+++ PASSAGE TO READ

The Water 2025 effort could help stretch existing water supplies by improving conservation, using more efficiencies, and better monitoring of water resources. Modernizing aging water supply structures-from dams and reservoirs to pumping stations, pipelines, and canals-can help stretch existing water supplies.

In some cases, collaborative approaches and market-based transfers can use water banks or other means to meet emerging needs. Federal investments in research and development can provide more affordable water treatment technologies, such as desalination, to increase water supplies in critical areas.

"Water 2025 provides a basis for a public discussion of the realities that face the West, so that decisions can be made at the appropriate level in advance of water supply crises," Norton explained. In working with western communities, Interior is guided by the principles of federalism and fiscal reality at both the federal and state levels.

++++++
+++ MATERIAL PROVIDED

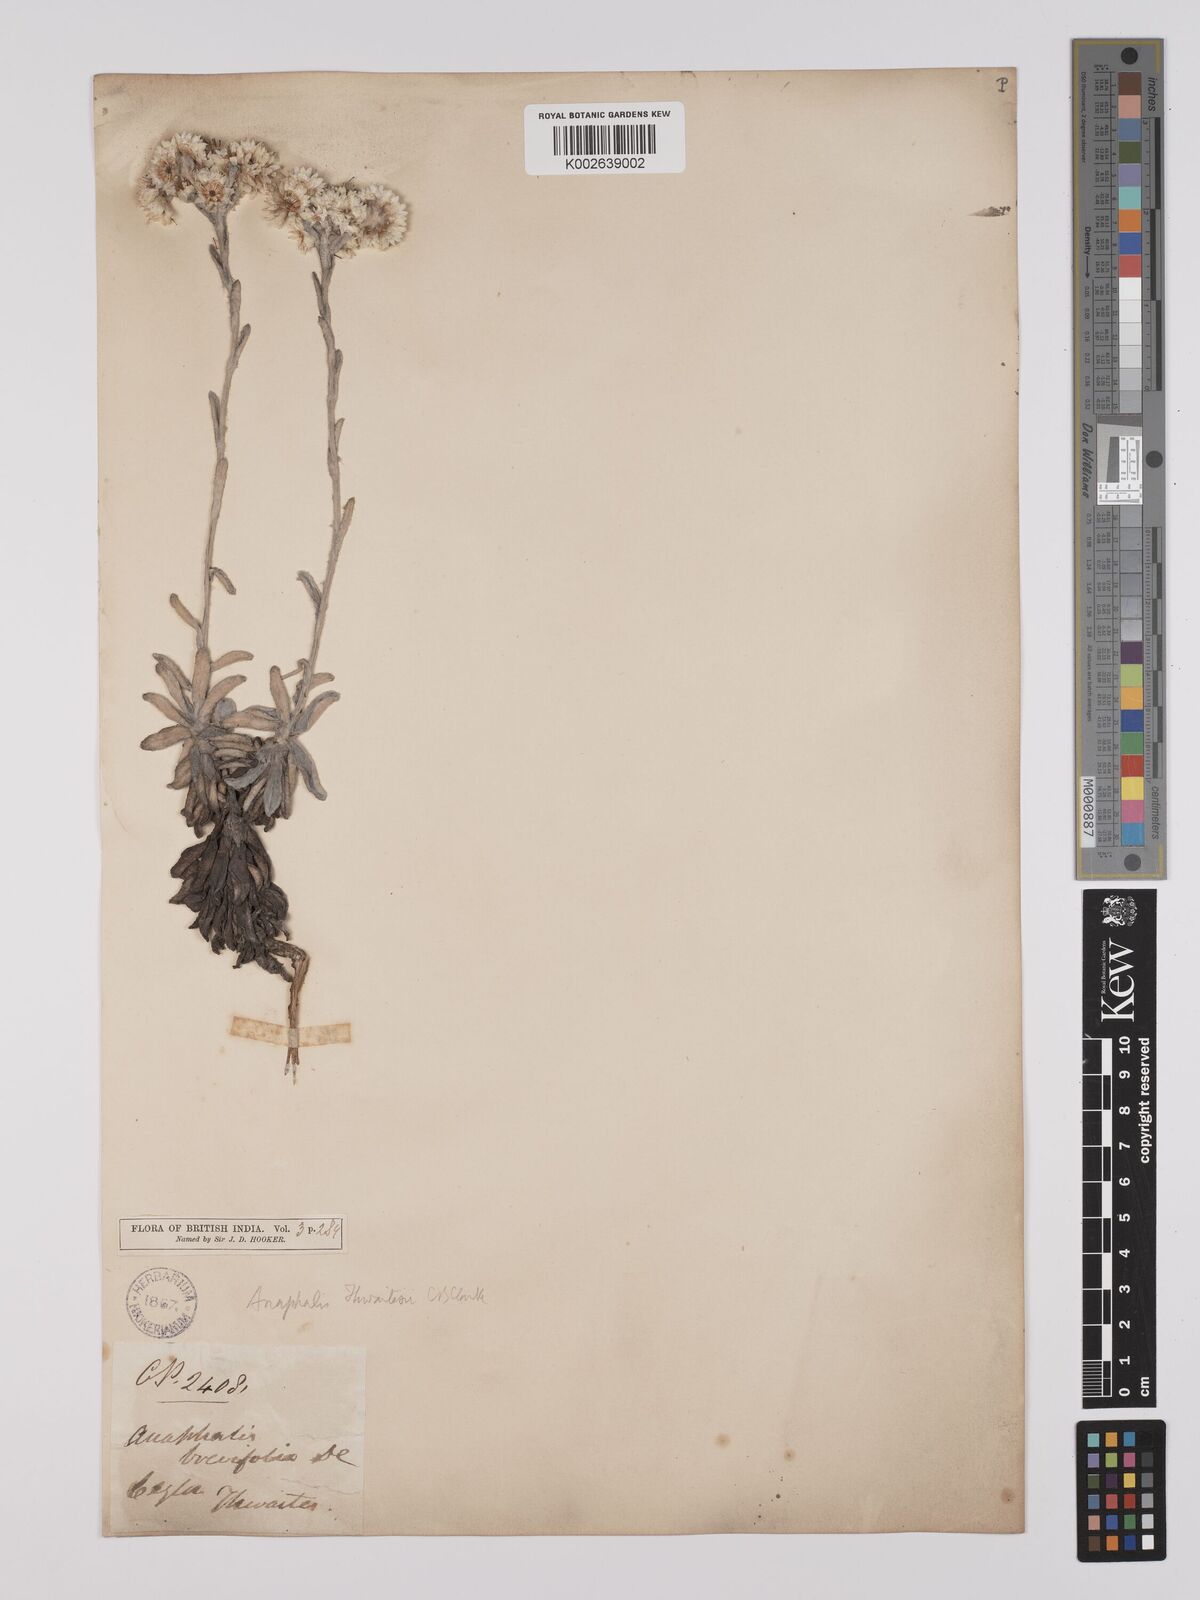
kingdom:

++++++

» WHAT IS ASKED
**a)** In the Water 2025 passage, which water treatment technology is named as one that federal research investments could make more affordable?
**b)** Extend the Water 2025 passage, starting after its final sentence.
These lines have no connection to the Water 2025 passage.

» OUTPUTS IN ORDER
**a)** Desalination.

**b)**
"Water 2025 is a commitment by Interior to work with states, tribes, local governments, and the public to address water supply challenges in the West," Norton said. "These decisions cannot and should not be driven from a federal level. They should be based on-and will require-local and regional support."

A primary principle of Water 2025 is that solutions to complex water supply issues must recognize and respect state, tribal, and federal water rights, contracts, and interstate compacts and decrees of the United States Supreme Court that allocate the right to use water.

The Department is confident, Norton said, that these water supply challenges can and will be met in a manner that protects and enhances the economy and the environment of the West and the nation.